**DATA TO EXAMINE**
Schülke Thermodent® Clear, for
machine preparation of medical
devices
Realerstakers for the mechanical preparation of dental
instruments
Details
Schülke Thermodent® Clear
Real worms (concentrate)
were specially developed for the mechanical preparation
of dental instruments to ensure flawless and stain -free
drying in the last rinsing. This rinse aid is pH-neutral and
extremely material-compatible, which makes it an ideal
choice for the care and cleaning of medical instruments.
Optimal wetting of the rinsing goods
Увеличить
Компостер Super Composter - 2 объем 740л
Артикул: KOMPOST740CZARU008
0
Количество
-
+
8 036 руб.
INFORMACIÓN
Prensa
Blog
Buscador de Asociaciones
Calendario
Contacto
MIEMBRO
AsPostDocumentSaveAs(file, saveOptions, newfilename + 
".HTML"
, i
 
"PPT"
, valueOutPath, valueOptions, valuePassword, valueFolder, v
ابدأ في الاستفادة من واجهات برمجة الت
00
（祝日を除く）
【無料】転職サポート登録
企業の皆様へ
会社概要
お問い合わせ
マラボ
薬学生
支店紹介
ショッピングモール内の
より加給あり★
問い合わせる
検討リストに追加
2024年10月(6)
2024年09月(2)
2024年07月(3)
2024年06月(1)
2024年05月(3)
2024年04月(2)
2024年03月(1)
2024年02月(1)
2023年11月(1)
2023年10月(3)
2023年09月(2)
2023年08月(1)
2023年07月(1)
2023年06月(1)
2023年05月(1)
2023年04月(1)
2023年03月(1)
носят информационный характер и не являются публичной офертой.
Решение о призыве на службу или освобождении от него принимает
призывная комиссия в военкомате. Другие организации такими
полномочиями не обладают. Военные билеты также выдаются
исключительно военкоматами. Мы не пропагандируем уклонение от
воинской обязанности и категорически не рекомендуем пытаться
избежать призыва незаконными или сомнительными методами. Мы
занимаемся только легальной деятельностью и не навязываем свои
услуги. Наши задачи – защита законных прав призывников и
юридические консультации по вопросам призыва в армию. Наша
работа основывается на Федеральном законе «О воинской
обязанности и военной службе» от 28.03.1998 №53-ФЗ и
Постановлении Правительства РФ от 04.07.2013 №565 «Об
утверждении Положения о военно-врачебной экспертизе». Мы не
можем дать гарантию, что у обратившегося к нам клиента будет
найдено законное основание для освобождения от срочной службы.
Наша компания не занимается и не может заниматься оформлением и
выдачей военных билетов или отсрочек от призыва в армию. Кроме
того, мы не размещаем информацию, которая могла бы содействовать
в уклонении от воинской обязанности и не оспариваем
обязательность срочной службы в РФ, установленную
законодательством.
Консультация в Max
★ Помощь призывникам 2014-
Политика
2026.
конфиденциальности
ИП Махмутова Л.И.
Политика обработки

**WHAT YOU NEED TO DO**
Copy every line of the data that holds the string "обязанности".

**RESPONSE FOR THIS EXERCISE**
воинской обязанности и категорически не рекомендуем пытаться
обязанности и военной службе» от 28.03.1998 №53-ФЗ и
в уклонении от воинской обязанности и не оспариваем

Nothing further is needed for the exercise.